Page MenuHomePhabricator

Instrumentation for Push Notifications
Closed, ResolvedPublic

Description

This task needs to be broken down further, but writing down the things.

  • Classical observability/operational metrics (provided by service-runner)
  • Types of notifications that are being spawned
  • Enrollment & disenrollment
  • Callbacks to notification API endpoints for retrieval

Be aware of potential needs for sampling as this can be very high throughput.

Consider user privacy when designing schema(s), and be aware of where events may be published.

Metrics section from the RFC:

We will track the Four Golden Signals: latency, traffic, errors, and saturation.

Additionally, we will track product-oriented metrics both overall and per-platform, including:

  • Subscription request rate (req/s)
  • Subscription deletion request rate (req/s)
  • Total subscription count

Metrics must be compatible with Prometheus. Alerts will be configured for request spikes or when error rates pass a reasonable threshold.

Event Timeline

Restricted Application added a subscriber: Aklapper. · View Herald Transcript
dr0ptp4kt renamed this task from Instrumentation to Instrumentation for Push Notifications.Apr 30 2020, 4:43 PM

Are we waiting on something from @dr0ptp4kt here, or was it assigned in error?

I forget, but yeah, let's unassign me from this epic.

As confirmed at T249065#6151008, we'll get baseline operational metrics (i.e., the Four Golden Signals) for "free" by virtue of using service-runner and deploying on the k8s pipeline. I think our biggest task here is to think through what metrics we need to collect to demonstrate the value of the project. I'll update the task description to reflect this and to pull in the metrics noted in the RFC.

Created T254923 to separately track setting up a dashboard once product metrics have been defined and instrumented.
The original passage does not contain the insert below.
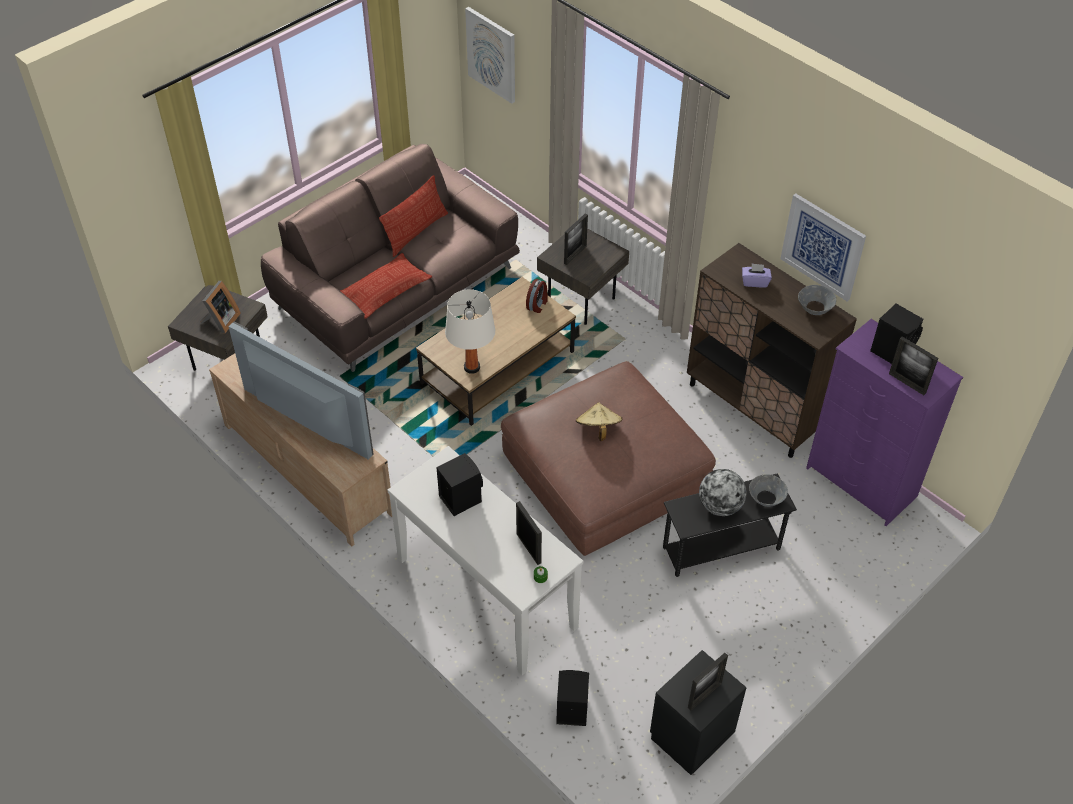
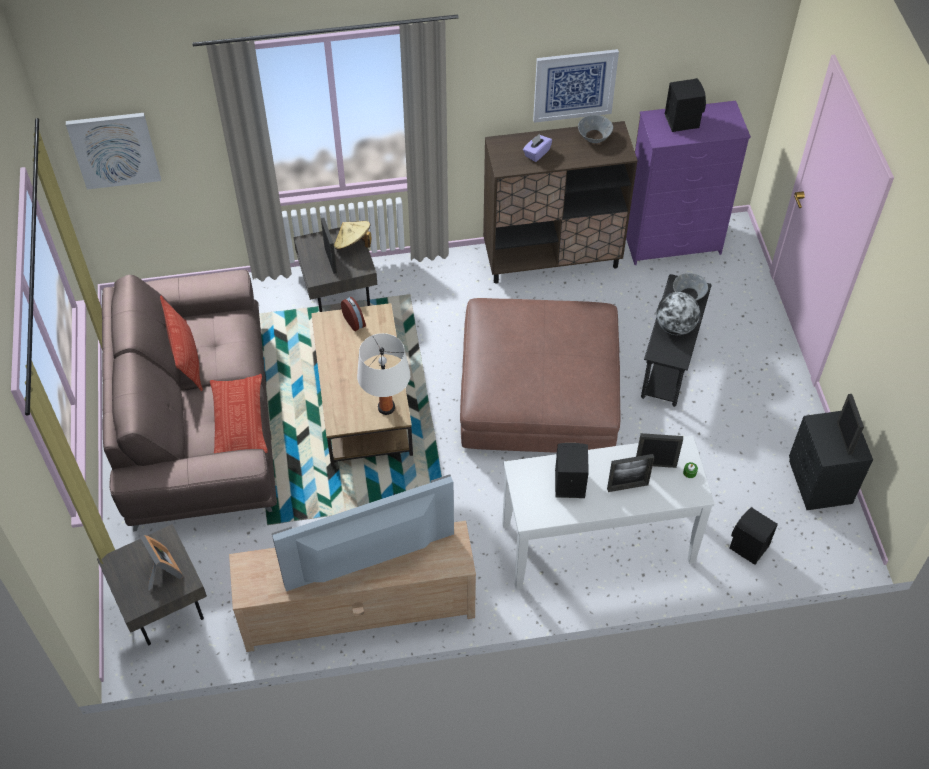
camera: 55 degrees left, 5 degrees up
beige hat [576,402,623,441] -> beige hat moved to [334,221,371,250]
picture frame [889,336,938,395] -> picture frame moved to [607,454,654,492]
Additionally, we will track product-oriented metrics both overall and per-platform, including:

  • Subscription request rate (req/s)
  • Subscription deletion request rate (req/s)
  • Total subscription count

Since subscription management is handled in the Echo MW extension instrumentation needs to happen there. I wonder if we should split up this ticket into one for Echo and another one for the Node service.
For the Node service, do we need to instrument anything in addition to what service-runner provides? A few ideas that come to mind are since we are adding delayed sending of messages:

  • size of buffered queue
  • delay of messages before they are forwarded to the providers
  • number of messages sent to different providers (FCM, APNs, MPS, ...)

A couple of questions about the metrics

  • Except of the metrics provided out of the box by service-runner, are we going to use the app.metrics infrastructure provided by the package?
    • As far as I understand, our infrastructure is based on prometheus but service-runner sends statsd metrics. Is this exported to prometheus using statsd_exporter?
  • For metrics that refer both to the Echo extension and the node service, do we want to send metrics from both projects?
    • Eg: # of FCM notifications on Echo and # of FCM notifications on push-notifications service

I'm going to ping @Pchelolo to confirm my answers about service-runner metrics support here, since I'm only able to piece together what's going on by secondary evidence (i.e., some patches and PRs), but as a first attempt:

  • Except of the metrics provided out of the box by service-runner, are we going to use the app.metrics infrastructure provided by the package?
    • As far as I understand, our infrastructure is based on prometheus but service-runner sends statsd metrics. Is this exported to prometheus using statsd_exporter?

Yes and yes. There is a PR open for native prometheus support in service-runner, but I'm not sure what the timeline or priority is for that work: https://github.com/wikimedia/service-runner/pull/230

  • For metrics that refer both to the Echo extension and the node service, do we want to send metrics from both projects?
    • Eg: # of FCM notifications on Echo and # of FCM notifications on push-notifications service

I'd be interested in hearing from Product Analytics on this point, but IMO just tracking in the push-notifications service is sufficient for now. That said, we will get tracking of MediaWiki push notification request jobs essentially for free via cpjobqueue metrics.

Yes and yes. There is a PR open for native prometheus support in service-runner, but I'm not sure what the timeline or priority is for that work: https://github.com/wikimedia/service-runner/pull/230

Yeah, confirmed. Native prometheus metrics are now in use by eventgate, and we haven't yet prioritized moving the rest to it, but it's definitely the future. So if you are ok with some pain of being early adopters, native prometheus metrics are the way to go. However, if you want to stick with the known and migrate later - use statsd metrics.

Change 618307 had a related patch set uploaded (by Jgiannelos; owner: Jgiannelos):
[mediawiki/services/push-notifications@master] Add metrics instrumentation for APNS/FCM

https://gerrit.wikimedia.org/r/618307

Change 618307 merged by jenkins-bot:
[mediawiki/services/push-notifications@master] Add metrics instrumentation for APNS/FCM

https://gerrit.wikimedia.org/r/618307

MSantos added a subscriber: MSantos.

I think this is in good shape for v1, closing as resolved.